__WHAT YOU WILL DO__. Locate the line that contains "secondary school, while 6.25% had no formal" in the entries below, then repeat it and every following line through the line that contains "private or government", exactly, and no others.

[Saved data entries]
■ ■ ■ ■
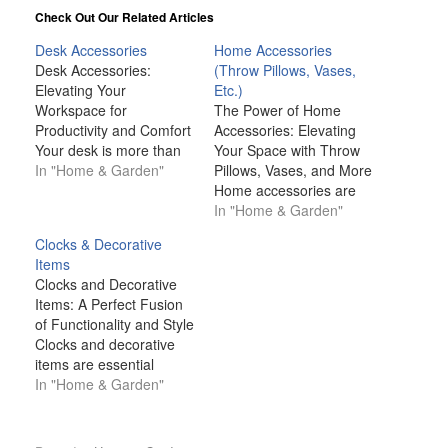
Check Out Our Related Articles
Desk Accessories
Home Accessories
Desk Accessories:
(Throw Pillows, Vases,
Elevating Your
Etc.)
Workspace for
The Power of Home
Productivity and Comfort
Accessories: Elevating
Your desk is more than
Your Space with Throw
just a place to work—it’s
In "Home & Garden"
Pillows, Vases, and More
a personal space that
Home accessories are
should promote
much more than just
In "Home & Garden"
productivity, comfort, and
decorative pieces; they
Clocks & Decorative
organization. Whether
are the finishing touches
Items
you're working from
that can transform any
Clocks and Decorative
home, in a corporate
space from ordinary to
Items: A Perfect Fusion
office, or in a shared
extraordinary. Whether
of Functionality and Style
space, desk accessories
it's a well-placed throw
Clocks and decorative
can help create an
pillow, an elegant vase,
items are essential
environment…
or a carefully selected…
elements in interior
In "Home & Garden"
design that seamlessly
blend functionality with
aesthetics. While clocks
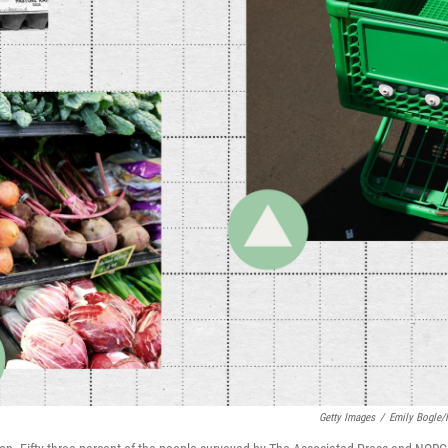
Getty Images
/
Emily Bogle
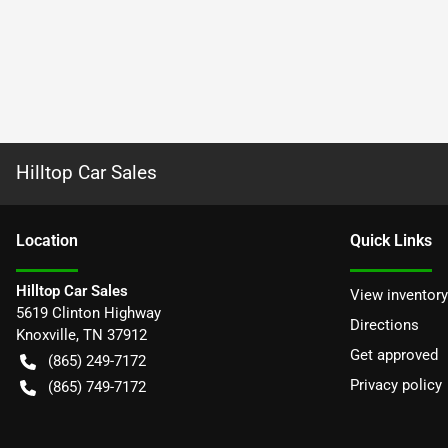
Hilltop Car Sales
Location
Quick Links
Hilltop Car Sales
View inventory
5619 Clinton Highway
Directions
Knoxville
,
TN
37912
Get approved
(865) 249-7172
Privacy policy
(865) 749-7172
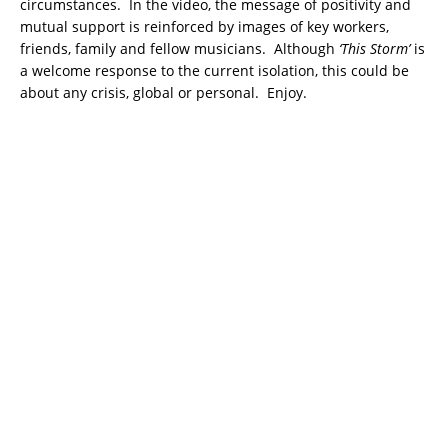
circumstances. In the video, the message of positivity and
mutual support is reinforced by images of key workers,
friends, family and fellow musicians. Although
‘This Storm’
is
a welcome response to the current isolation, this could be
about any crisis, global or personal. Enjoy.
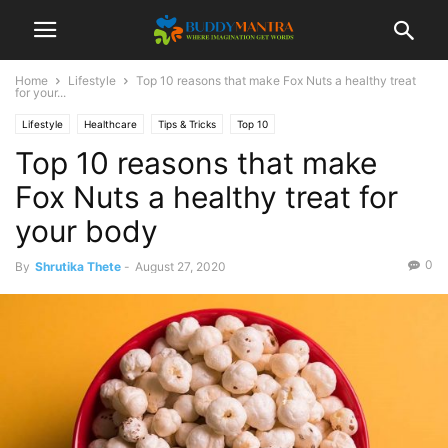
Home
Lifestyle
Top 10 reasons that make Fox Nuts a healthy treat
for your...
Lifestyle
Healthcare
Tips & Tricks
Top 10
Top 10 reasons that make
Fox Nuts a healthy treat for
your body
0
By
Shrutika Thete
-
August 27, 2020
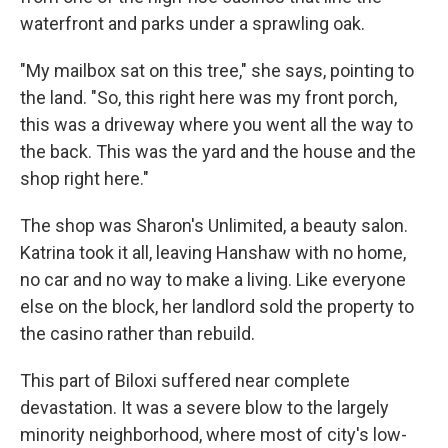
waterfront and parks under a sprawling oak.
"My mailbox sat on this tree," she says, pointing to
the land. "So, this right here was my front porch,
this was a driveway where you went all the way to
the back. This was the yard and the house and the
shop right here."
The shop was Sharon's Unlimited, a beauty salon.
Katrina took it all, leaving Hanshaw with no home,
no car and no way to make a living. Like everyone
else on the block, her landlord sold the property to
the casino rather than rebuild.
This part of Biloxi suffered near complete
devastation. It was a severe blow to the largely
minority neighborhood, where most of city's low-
■ ■ ■ ■
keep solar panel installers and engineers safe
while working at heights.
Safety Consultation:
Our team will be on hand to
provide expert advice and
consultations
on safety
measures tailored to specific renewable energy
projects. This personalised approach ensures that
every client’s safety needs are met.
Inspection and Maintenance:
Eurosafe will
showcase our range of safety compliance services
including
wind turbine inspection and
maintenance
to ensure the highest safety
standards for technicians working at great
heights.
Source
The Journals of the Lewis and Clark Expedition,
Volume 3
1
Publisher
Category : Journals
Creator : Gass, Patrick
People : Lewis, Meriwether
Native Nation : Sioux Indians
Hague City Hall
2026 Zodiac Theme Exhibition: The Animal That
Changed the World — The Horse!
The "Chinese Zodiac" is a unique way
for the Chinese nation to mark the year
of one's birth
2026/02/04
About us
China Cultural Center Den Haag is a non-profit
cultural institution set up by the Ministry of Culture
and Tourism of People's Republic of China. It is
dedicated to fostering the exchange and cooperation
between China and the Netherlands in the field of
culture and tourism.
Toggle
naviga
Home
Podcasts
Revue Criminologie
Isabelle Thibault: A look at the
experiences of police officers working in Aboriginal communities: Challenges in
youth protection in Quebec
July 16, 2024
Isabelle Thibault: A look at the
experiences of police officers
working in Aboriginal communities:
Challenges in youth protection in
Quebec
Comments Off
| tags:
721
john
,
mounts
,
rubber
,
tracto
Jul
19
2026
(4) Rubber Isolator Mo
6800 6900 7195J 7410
■ ■ ■ ■
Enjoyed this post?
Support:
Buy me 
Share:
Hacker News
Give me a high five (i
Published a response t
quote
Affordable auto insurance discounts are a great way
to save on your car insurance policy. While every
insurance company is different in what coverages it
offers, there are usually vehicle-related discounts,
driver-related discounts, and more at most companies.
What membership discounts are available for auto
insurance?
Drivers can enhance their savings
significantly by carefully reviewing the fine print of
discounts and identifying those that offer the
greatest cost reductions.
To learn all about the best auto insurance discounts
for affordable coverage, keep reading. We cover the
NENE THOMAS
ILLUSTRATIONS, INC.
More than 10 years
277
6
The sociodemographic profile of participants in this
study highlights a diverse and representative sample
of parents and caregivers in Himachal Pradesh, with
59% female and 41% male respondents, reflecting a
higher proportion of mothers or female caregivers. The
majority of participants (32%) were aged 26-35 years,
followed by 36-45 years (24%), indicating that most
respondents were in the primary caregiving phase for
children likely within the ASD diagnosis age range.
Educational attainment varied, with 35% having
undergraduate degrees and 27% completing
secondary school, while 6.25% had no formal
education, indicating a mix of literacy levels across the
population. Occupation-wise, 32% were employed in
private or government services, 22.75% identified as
■ ■ ■ ■
__ANSWER FOR THE TASK__.
secondary school, while 6.25% had no formal
education, indicating a mix of literacy levels across the
population. Occupation-wise, 32% were employed in
private or government services, 22.75% identified as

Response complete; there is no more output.